Well slot abandonment in offshore marine facilities is complex, with numerous challenges and interfaces that must be managed effectively to safely execute the project. A significant challenge is in the cutting, hoisting and handling of nested tubulars and conductor sections when they are retrieved to surface. The structural integrity of the tubulars can vary, owing to marine interactions and prevalence of extensive corrosion and, in some cases, connectivity between the annuli and the marine environment. As such, extensive pre-operational engineering and stringent operational control measures are required.

The paper presents a case study of the permanent well slot abandonment of fifteen producing wells and two disposal wells. The facility is located offshore Japan, in a water depth of approximately 500 ft, with the distance from drill floor to mudline being 637 ft. The safe execution of well clean out, tubular-conveyed rotary cutting, and hoisting was undertaken through extensive onshore engineering and project preparation, to prevent personnel or environmental incidents.

The engineering challenges of hoisting over 650 ft. of nested tubulars and conductor are discussed. The mudline adhesion interactions with the conductor requires additional over pull, above the force of the nested string end load. Bespoke hoisting equipment was developed for the project and used upon slipping the nested strings in the rotary, to safely hoist the cut strings, and allow for handling during laydown operations.

Challenges in the structural impairment of the nested strings, due to annular cement being poor or not present are discussed, allied to localized issues such as boring and cutting operations through casing collars or centralizers.
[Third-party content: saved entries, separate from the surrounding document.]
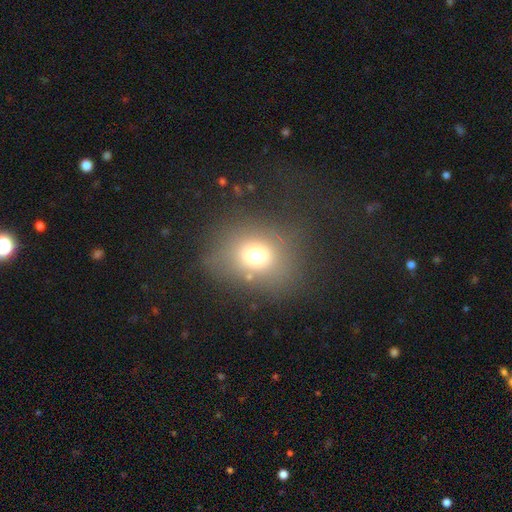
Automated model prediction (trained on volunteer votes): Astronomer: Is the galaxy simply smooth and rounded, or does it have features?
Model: smooth — 70%.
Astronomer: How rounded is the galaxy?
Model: round — 63%.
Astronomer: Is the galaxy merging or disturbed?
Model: none — 74%.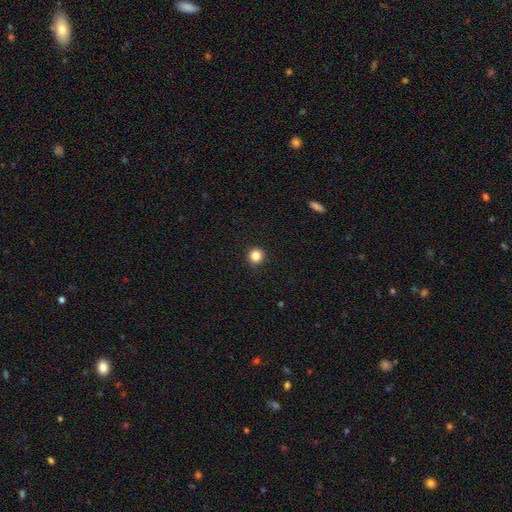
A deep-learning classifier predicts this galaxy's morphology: Smooth or featured: smooth — 85% (star or artifact — 11%)
How rounded: round — 94% (in between — 5%)
Merging: none — 91% (minor disturbance — 6%)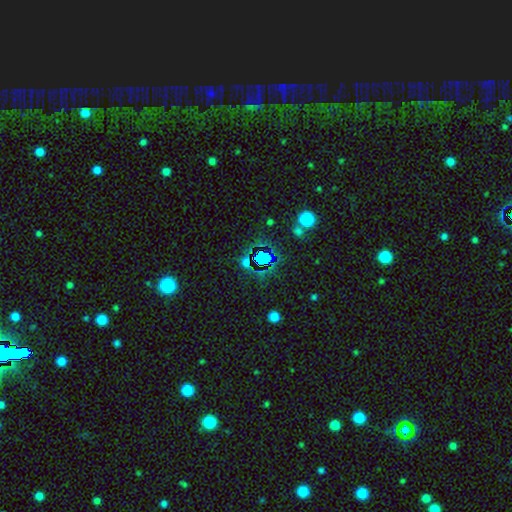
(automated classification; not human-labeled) A star or artifact, not a galaxy (64%).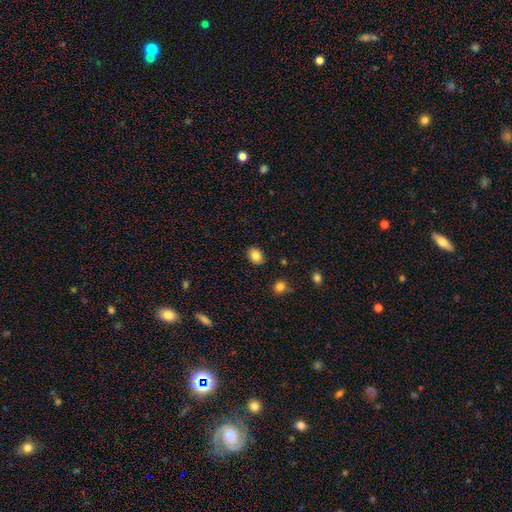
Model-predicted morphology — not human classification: Smooth or featured? smooth (85%)
How rounded? in between (67%)
Merging? none (87%)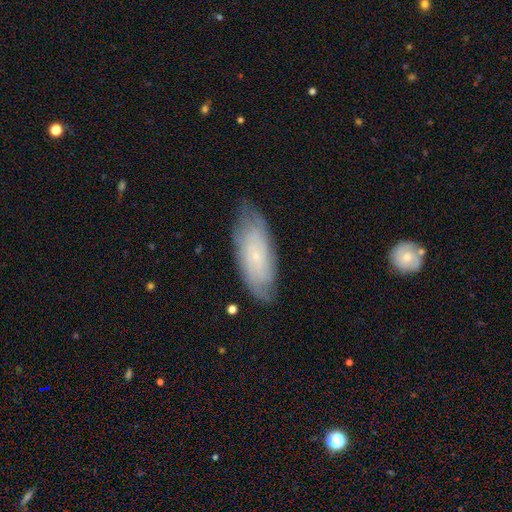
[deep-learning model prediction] Smooth or featured? Predicted: featured or disk (p=0.58). Edge-on disk? Predicted: no (p=0.87). Bar? Predicted: no (p=0.79). Spiral arms? Predicted: yes (p=0.83). Bulge size? Predicted: small (p=0.84). Merging? Predicted: none (p=0.73).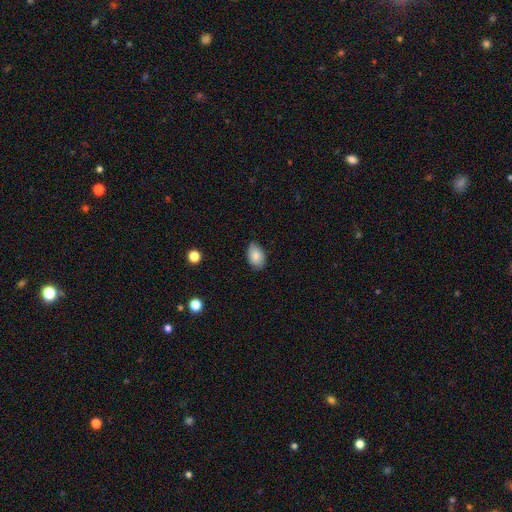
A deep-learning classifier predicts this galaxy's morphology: type=smooth (85%); roundness=in between (87%); merging=none (81%).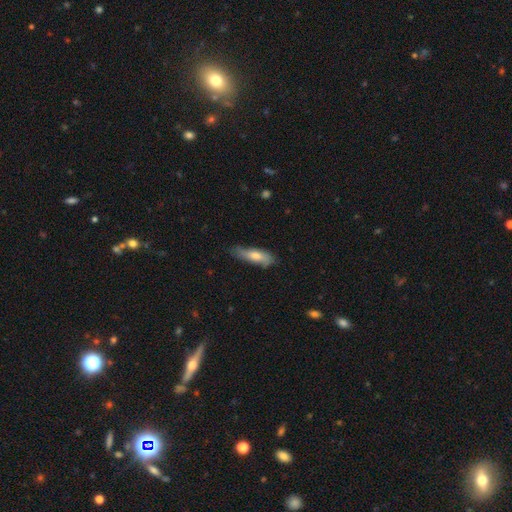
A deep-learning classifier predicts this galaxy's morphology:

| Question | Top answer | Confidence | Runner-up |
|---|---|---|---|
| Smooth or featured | smooth | 68% | featured or disk (26%) |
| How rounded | cigar-shaped | 59% | in between (39%) |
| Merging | none | 69% | minor disturbance (25%) |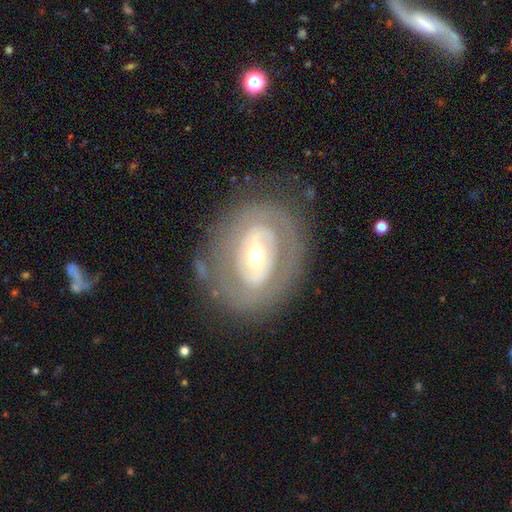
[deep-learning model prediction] Smooth or featured: featured or disk — 72% (smooth — 22%)
Edge-on disk: no — 94% (yes — 6%)
Bar: no — 45% (weak — 31%)
Spiral arms: no — 59% (yes — 41%)
Bulge size: moderate — 57% (small — 35%)
Merging: none — 74% (minor disturbance — 15%)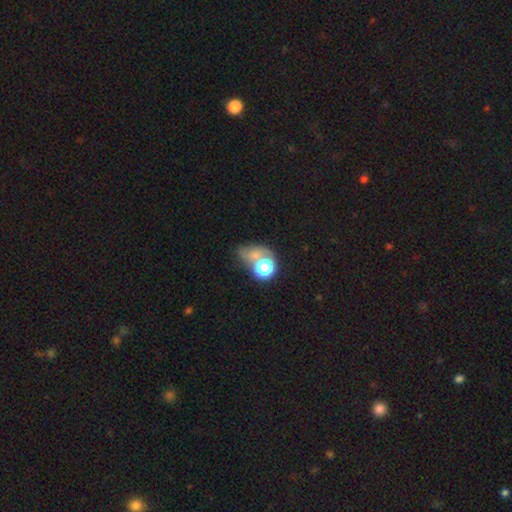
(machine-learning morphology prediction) Smooth or featured: smooth — 61% (featured or disk — 21%)
How rounded: round — 50% (in between — 47%)
Merging: merger — 38% (none — 26%)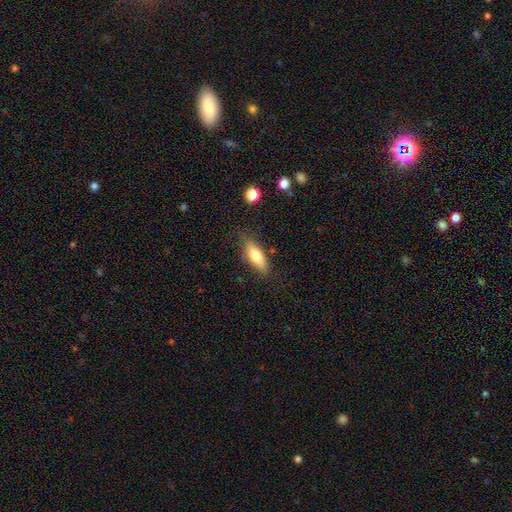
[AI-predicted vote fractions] smooth-or-featured: smooth: 77% | featured or disk: 16% | star or artifact: 7%
  how-rounded: in between: 68% | cigar-shaped: 29% | round: 2%
  merging: none: 78% | minor disturbance: 16% | major disturbance: 4% | merger: 2%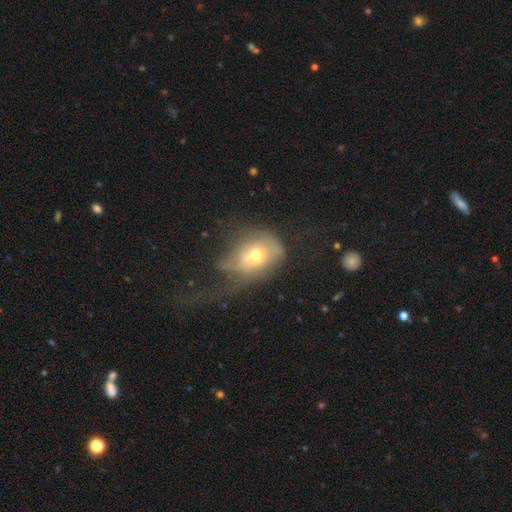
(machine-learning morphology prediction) Q: Smooth or featured?
A: smooth (55%); runner-up: featured or disk (35%)
Q: How rounded?
A: in between (57%); runner-up: round (41%)
Q: Merging?
A: major disturbance (53%); runner-up: none (22%)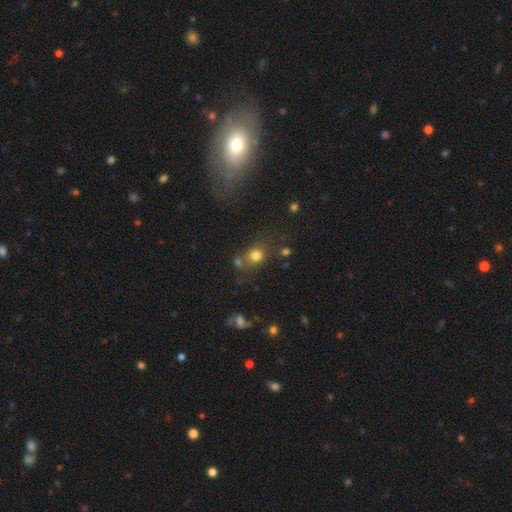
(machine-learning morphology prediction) Smooth or featured: smooth — 75% (star or artifact — 15%)
How rounded: round — 70% (in between — 29%)
Merging: none — 61% (merger — 18%)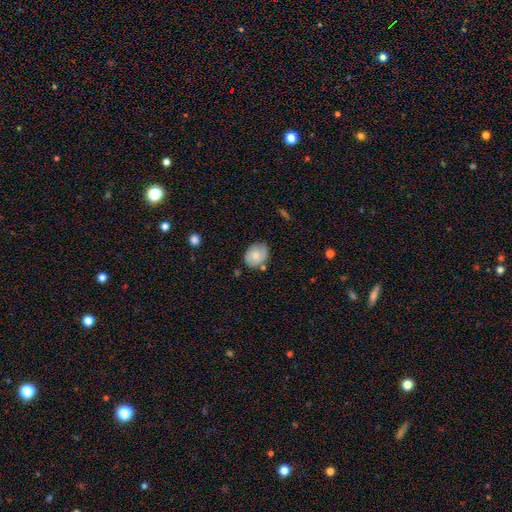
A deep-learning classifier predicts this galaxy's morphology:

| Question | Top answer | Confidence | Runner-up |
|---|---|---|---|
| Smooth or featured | smooth | 57% | featured or disk (35%) |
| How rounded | round | 54% | in between (45%) |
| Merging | none | 68% | minor disturbance (23%) |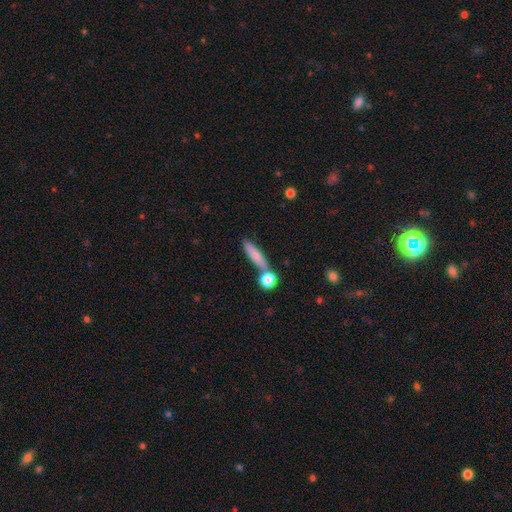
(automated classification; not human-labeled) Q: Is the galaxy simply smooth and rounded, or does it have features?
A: smooth — 73%.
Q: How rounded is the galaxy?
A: cigar-shaped — 76%.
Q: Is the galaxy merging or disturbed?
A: none — 64%.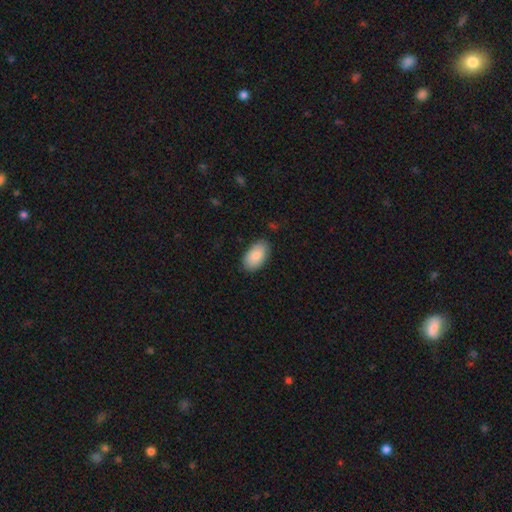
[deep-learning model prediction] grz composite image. It shows a smooth galaxy with no disk features (86%) that is in between round and cigar-shaped (94%). Merging: none (85%).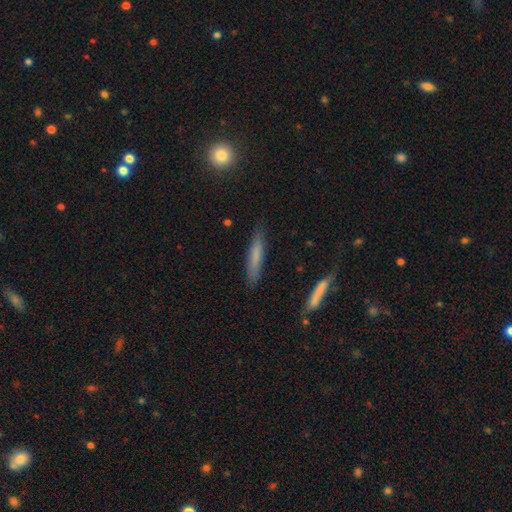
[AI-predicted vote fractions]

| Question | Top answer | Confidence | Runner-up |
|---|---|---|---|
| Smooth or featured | smooth | 70% | featured or disk (23%) |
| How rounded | cigar-shaped | 89% | in between (9%) |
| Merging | none | 84% | minor disturbance (12%) |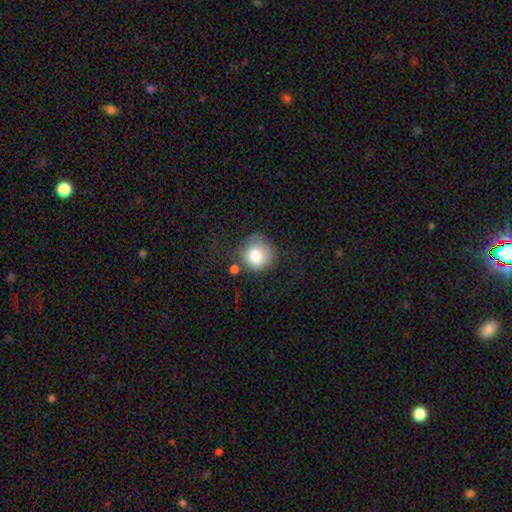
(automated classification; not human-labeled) This is likely a smooth galaxy (79%). How rounded: clearly round (92%). Merging: likely none (63%).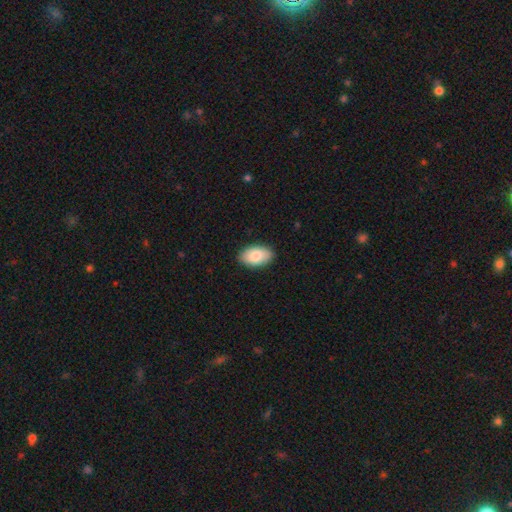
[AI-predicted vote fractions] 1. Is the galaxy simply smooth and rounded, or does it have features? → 85% smooth, 10% featured or disk, 6% star or artifact.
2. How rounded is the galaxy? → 94% in between, 4% round, 1% cigar-shaped.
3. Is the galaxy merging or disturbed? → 89% none, 9% minor disturbance, 2% major disturbance, 1% merger.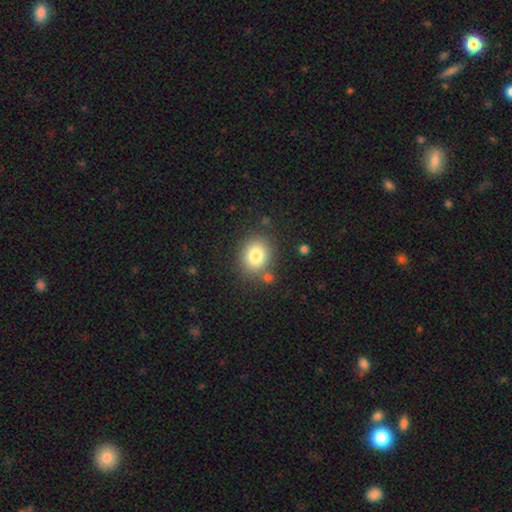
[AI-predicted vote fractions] Overall: smooth (81%). How rounded: round (68%; in between 31%). Merging: none (78%).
An audit of operation times is presented and the incremental efficiency gains and time reductions due to increasing integration of the service company and operator teams, allied to competency increases, are presented.

The project involved the recovery and lay down of over 29,500 ft. of nested tubulars and conductor, during which there were 52 subsurface rotary cuts, 245 boring and pinning operations with 241 surface cuts performed. The project was executed in 62 days, 32% ahead of the operator's project approval for expenditure. The project involved over 26,000 man hours, with no personnel or environmental incidents throughout the project duration.